I am a founder of Harris Bricken, an international law firm with lawyers in Los Angeles, Portland, San Francisco, Seattle, China and Spain.

I mostly represent companies doing business in emerging market countries. It has taken me many years to build my network and it takes constant communication and travel to maintain it. My work has been as varied as securing the release of two improperly held helicopters in Papua New Guinea, setting up a legal framework to move slag from Canada to Poland’s interior, overseeing hundreds of litigation and arbitration matters in Korea, helping someone avoid terrorism charges in Japan, and seizing fish product in China to collect on a debt.

I was named as one of only three Washington State Amazing Lawyers in International Law, I am AV rated by Martindale-Hubbell Law Directory (its highest rating), I am rated 10.0 by AVVO.com (its highest rating), and I am a SuperLawyer.

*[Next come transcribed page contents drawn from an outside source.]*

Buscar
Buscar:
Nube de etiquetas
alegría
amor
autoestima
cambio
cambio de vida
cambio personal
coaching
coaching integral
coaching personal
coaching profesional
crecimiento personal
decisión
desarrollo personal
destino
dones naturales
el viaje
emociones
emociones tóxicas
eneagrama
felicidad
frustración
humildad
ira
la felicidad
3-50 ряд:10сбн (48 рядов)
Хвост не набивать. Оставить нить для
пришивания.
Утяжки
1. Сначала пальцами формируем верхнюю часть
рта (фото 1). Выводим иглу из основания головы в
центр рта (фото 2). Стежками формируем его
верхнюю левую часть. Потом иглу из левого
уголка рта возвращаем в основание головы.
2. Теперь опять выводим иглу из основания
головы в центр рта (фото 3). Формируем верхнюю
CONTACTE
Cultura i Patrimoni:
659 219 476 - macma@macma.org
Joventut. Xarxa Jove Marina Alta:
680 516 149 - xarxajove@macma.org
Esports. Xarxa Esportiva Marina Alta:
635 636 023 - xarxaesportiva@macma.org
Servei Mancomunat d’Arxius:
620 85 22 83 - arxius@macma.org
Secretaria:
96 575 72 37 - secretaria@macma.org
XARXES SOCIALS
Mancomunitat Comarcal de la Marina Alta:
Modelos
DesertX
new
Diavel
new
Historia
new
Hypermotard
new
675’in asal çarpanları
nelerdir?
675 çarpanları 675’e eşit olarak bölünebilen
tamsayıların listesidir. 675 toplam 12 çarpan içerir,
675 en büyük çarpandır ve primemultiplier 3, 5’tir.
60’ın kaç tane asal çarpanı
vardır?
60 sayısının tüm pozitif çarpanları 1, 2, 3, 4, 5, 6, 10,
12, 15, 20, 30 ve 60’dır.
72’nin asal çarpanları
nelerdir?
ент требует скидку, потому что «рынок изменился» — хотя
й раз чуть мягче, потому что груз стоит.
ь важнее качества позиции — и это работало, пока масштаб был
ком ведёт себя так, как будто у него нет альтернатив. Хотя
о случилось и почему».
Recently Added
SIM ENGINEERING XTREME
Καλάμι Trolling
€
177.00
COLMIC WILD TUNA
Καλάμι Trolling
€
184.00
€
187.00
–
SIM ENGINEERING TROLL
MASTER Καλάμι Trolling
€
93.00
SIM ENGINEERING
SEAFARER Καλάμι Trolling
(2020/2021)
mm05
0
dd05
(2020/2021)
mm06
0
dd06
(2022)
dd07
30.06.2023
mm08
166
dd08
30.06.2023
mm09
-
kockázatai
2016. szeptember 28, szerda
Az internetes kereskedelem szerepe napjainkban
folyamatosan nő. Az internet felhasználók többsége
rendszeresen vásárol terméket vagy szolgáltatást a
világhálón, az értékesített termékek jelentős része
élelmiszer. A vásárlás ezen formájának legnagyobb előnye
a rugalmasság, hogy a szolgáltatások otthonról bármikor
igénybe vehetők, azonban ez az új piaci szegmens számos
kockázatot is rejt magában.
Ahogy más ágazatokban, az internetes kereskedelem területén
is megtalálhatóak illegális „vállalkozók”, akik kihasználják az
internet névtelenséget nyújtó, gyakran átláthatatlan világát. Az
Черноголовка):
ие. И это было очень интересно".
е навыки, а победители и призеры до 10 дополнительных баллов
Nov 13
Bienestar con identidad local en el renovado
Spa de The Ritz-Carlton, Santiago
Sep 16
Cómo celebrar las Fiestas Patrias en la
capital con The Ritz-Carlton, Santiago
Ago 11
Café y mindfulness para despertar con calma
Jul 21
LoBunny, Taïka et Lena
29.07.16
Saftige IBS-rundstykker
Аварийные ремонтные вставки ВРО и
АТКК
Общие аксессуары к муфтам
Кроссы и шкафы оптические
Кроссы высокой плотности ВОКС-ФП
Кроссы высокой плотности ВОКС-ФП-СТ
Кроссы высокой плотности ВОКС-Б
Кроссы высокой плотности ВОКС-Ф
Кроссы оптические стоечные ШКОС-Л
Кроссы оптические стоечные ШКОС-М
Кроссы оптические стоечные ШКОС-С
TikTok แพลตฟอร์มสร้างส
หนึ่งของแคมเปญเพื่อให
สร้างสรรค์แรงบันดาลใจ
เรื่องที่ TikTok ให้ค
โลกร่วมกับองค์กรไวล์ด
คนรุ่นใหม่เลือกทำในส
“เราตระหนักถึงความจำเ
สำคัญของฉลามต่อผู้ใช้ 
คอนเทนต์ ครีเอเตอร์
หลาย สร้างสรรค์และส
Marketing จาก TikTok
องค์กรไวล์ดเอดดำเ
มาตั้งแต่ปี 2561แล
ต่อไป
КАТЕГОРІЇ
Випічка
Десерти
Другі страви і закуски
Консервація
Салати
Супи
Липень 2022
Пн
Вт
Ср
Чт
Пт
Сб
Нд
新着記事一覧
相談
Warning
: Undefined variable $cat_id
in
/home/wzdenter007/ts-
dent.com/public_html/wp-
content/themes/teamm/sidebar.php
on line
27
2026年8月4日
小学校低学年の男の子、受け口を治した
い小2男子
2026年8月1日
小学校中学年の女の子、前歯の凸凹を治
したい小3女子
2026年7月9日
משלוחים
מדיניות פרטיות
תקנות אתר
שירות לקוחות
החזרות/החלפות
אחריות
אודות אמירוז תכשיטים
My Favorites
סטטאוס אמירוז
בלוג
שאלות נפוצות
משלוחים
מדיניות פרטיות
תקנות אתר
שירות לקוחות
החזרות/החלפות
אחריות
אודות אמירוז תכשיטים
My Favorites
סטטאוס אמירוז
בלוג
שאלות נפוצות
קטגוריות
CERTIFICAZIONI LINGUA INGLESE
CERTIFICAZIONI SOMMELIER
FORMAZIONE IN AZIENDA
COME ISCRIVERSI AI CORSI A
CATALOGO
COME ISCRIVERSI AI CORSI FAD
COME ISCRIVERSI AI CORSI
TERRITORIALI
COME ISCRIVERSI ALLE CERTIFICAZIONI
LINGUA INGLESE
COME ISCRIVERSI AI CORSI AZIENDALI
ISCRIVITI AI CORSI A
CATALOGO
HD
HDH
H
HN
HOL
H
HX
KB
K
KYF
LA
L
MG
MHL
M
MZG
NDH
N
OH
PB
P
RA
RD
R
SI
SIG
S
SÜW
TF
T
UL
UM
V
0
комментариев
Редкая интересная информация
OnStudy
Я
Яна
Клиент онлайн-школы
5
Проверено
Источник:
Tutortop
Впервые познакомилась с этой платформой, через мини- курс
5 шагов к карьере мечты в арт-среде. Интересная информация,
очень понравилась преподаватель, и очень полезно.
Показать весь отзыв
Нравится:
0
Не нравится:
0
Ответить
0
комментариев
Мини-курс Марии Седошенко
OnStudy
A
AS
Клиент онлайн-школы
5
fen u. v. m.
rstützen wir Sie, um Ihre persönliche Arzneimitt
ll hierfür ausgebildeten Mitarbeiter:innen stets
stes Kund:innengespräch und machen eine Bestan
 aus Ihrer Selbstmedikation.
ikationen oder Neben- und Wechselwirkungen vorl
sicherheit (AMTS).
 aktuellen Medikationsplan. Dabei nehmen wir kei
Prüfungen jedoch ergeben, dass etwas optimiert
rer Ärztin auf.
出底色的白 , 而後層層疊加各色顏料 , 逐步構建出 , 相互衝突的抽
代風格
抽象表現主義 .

I am a frequent writer and public speaker on doing business in Asia and I constantly travel between the United States and Asia. I most commonly speak on China law issues and I am the lead writer of the award winning China Law Blog (www.chinalawblog.com). Forbes Magazine, Fortune Magazine, the Wall Street Journal, Investors Business Daily, Business Week, The National Law Journal, The Washington Post, The ABA Journal, The Economist, Newsweek, NPR, The New York Times and Inside Counsel have all interviewed me regarding various aspects of my international law practice.

I am licensed in Washington, Illinois, and Alaska.

In tandem with the international law team at my firm, I focus on setting up/registering companies overseas (via WFOEs, Rep Offices or Joint Ventures), drafting international contracts (NDAs, OEM Agreements, licensing, distribution, etc.), protecting IP (trademarks, trade secrets, copyrights and patents), and overseeing M&A transactions.